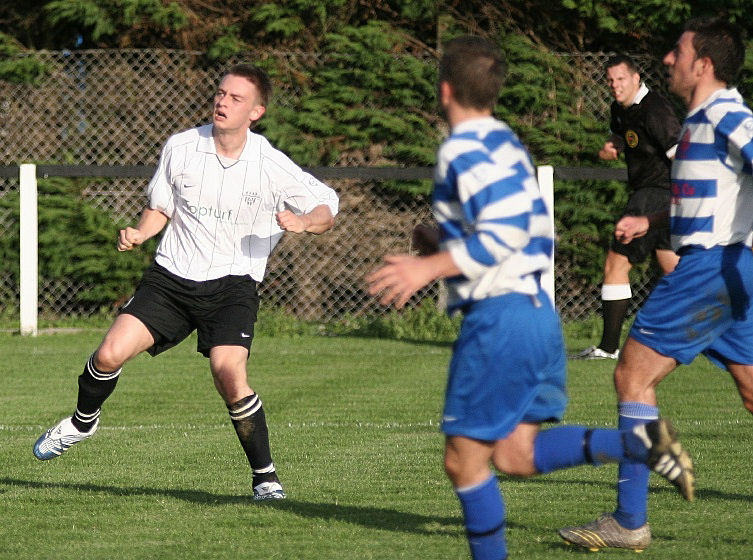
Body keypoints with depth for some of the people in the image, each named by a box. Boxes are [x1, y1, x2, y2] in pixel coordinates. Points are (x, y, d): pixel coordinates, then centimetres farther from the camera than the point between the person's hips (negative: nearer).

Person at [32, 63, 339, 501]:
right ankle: (83, 421, 21)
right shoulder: (180, 148, 0)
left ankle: (265, 476, -8)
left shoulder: (272, 166, -7)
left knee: (229, 374, -25)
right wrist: (139, 234, -6)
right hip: (172, 276, 3)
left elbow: (328, 207, 2)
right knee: (110, 354, -12)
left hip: (232, 284, -2)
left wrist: (305, 222, -20)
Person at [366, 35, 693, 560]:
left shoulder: (463, 151, -13)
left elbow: (507, 232, -23)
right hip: (536, 308, 9)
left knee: (465, 460, 1)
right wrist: (447, 245, 23)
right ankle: (638, 442, -5)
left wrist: (430, 267, -21)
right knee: (515, 454, 10)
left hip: (498, 316, -9)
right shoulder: (508, 143, 16)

* * * * * * *

▶ _动手试试_:
从包含“right hip: (536, 308, 9)”的那一行开始，到最后一行为止（首尾两行都算），把其中的“wrist”换成“hand”，其余内容一字不改，重新写出这些行。

▶ _参考答案_:
right hip: (536, 308, 9)
left knee: (465, 460, 1)
right hand: (447, 245, 23)
right ankle: (638, 442, -5)
left hand: (430, 267, -21)
right knee: (515, 454, 10)
left hip: (498, 316, -9)
right shoulder: (508, 143, 16)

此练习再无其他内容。